▶ **Stored data**:
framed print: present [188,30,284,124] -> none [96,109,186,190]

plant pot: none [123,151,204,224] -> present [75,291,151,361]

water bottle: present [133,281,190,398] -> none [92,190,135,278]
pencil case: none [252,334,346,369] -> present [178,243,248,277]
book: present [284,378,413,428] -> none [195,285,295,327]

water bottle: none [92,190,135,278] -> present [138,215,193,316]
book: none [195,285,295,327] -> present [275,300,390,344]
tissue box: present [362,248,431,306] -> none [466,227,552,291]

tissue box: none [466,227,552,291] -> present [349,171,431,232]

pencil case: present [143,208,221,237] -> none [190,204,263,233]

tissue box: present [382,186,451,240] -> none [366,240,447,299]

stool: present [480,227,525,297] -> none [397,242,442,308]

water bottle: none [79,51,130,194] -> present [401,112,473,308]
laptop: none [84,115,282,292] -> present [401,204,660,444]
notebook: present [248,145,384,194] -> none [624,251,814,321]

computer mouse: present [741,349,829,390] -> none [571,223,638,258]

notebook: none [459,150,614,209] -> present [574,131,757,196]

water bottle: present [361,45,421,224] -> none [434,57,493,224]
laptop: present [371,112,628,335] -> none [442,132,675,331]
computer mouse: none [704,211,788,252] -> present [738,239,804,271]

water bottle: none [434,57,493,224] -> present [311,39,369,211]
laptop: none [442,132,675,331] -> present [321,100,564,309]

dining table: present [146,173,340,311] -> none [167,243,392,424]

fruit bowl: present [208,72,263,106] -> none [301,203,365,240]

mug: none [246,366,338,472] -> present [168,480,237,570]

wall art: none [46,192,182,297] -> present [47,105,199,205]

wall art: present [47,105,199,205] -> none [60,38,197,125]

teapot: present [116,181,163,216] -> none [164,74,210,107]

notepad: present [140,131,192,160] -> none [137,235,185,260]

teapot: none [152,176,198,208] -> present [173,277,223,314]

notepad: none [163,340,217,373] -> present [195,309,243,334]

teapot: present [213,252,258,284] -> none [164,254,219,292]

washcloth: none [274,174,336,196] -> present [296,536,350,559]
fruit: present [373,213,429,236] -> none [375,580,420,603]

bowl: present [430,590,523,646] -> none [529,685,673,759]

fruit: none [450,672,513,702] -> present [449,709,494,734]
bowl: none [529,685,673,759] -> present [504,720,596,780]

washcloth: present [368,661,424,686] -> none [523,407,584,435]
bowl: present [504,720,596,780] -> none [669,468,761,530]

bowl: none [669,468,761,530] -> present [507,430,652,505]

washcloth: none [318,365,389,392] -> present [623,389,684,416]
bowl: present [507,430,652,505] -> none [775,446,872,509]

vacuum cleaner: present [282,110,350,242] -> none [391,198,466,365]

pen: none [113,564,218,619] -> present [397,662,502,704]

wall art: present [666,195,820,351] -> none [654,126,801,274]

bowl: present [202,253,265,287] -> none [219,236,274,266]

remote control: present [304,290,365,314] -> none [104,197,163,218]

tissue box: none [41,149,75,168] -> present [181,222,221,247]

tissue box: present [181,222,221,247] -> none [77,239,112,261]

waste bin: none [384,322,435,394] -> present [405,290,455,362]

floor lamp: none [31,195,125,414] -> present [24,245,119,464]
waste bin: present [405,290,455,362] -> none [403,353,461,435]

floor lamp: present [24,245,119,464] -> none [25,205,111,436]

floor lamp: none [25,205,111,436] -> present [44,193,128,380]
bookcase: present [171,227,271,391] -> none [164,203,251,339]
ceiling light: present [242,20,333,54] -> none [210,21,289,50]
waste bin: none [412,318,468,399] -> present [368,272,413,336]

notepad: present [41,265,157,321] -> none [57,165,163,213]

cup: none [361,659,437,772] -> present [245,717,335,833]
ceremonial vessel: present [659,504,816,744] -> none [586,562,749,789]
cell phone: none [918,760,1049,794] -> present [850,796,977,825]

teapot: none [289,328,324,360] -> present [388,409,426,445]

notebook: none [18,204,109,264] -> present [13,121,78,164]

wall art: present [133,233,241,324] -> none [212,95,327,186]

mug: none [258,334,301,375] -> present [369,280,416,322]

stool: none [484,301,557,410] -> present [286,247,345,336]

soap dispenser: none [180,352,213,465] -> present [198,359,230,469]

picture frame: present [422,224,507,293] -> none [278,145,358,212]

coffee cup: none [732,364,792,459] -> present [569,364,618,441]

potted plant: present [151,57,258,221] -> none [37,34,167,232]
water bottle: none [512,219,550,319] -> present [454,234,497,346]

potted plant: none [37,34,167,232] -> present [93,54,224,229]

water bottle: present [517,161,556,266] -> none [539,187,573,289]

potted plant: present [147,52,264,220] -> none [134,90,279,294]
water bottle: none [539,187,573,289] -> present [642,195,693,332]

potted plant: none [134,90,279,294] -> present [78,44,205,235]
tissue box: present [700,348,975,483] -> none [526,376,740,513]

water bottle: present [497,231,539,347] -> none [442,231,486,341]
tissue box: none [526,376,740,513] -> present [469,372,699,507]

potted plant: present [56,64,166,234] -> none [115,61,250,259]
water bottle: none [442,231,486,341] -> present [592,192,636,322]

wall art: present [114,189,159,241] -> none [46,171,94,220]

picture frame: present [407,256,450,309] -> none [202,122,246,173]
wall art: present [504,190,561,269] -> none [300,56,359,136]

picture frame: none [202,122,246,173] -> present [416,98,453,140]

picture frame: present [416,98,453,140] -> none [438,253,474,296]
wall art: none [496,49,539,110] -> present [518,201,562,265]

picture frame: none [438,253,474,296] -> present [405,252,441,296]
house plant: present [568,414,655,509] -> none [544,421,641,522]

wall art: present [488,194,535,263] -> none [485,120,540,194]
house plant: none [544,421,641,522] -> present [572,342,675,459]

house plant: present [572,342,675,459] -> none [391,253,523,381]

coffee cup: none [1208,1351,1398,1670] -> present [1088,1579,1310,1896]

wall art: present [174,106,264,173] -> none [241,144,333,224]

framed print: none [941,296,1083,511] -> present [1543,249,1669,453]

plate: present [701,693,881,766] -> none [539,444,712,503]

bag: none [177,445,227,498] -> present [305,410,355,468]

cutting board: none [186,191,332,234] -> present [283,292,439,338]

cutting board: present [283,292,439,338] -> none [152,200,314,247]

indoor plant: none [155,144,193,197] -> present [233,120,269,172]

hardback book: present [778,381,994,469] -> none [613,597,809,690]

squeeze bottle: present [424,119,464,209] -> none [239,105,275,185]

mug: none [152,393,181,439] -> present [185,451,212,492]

▶ **Action item**: Where the listing above has a line with "water bottle: none [92,190,135,278]", start there, and output every line exactly through the line with "tissue box: present [382,186,451,240]", which is also included.

▶ **Expected output**:
water bottle: none [92,190,135,278] -> present [138,215,193,316]
book: none [195,285,295,327] -> present [275,300,390,344]
tissue box: present [362,248,431,306] -> none [466,227,552,291]

tissue box: none [466,227,552,291] -> present [349,171,431,232]

pencil case: present [143,208,221,237] -> none [190,204,263,233]

tissue box: present [382,186,451,240] -> none [366,240,447,299]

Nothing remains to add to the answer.